Update the listing by changing "Comprar licencia" to "Adquirir licencia" and keeping every other line as it is. Omit the pictures from your answer.

Text extracted from the page:
_____

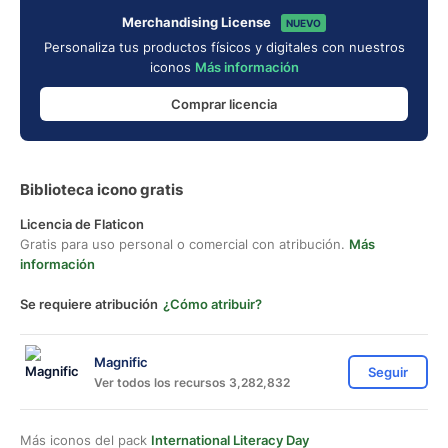
Merchandising License
NUEVO
Personaliza tus productos físicos y digitales con nuestros
iconos
Más información
Comprar licencia
Biblioteca icono gratis
Licencia de Flaticon
Gratis para uso personal o comercial con atribución.
Más
información
Se requiere atribución
¿Cómo atribuir?
Magnific
Seguir
Ver todos los recursos 3,282,832
Más iconos del pack
International Literacy Day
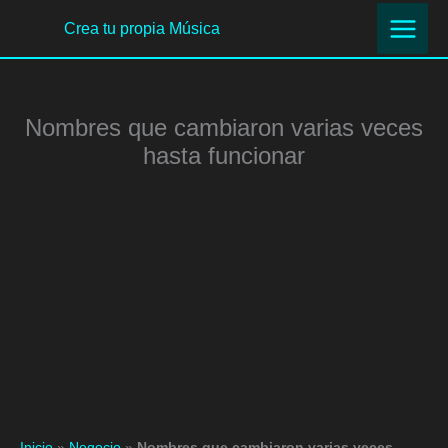
Ir
Crea tu propia Música
al
contenido
Nombres que cambiaron varias veces
hasta funcionar
Inicio
»
Negocio
»
Nombres que cambiaron varias veces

_____

*SOLUTION FOR THIS PROBLEM*
Merchandising License
NUEVO
Personaliza tus productos físicos y digitales con nuestros
iconos
Más información
Adquirir licencia
Biblioteca icono gratis
Licencia de Flaticon
Gratis para uso personal o comercial con atribución.
Más
información
Se requiere atribución
¿Cómo atribuir?
Magnific
Seguir
Ver todos los recursos 3,282,832
Más iconos del pack
International Literacy Day
Ir
Crea tu propia Música
al
contenido
Nombres que cambiaron varias veces
hasta funcionar
Inicio
»
Negocio
»
Nombres que cambiaron varias veces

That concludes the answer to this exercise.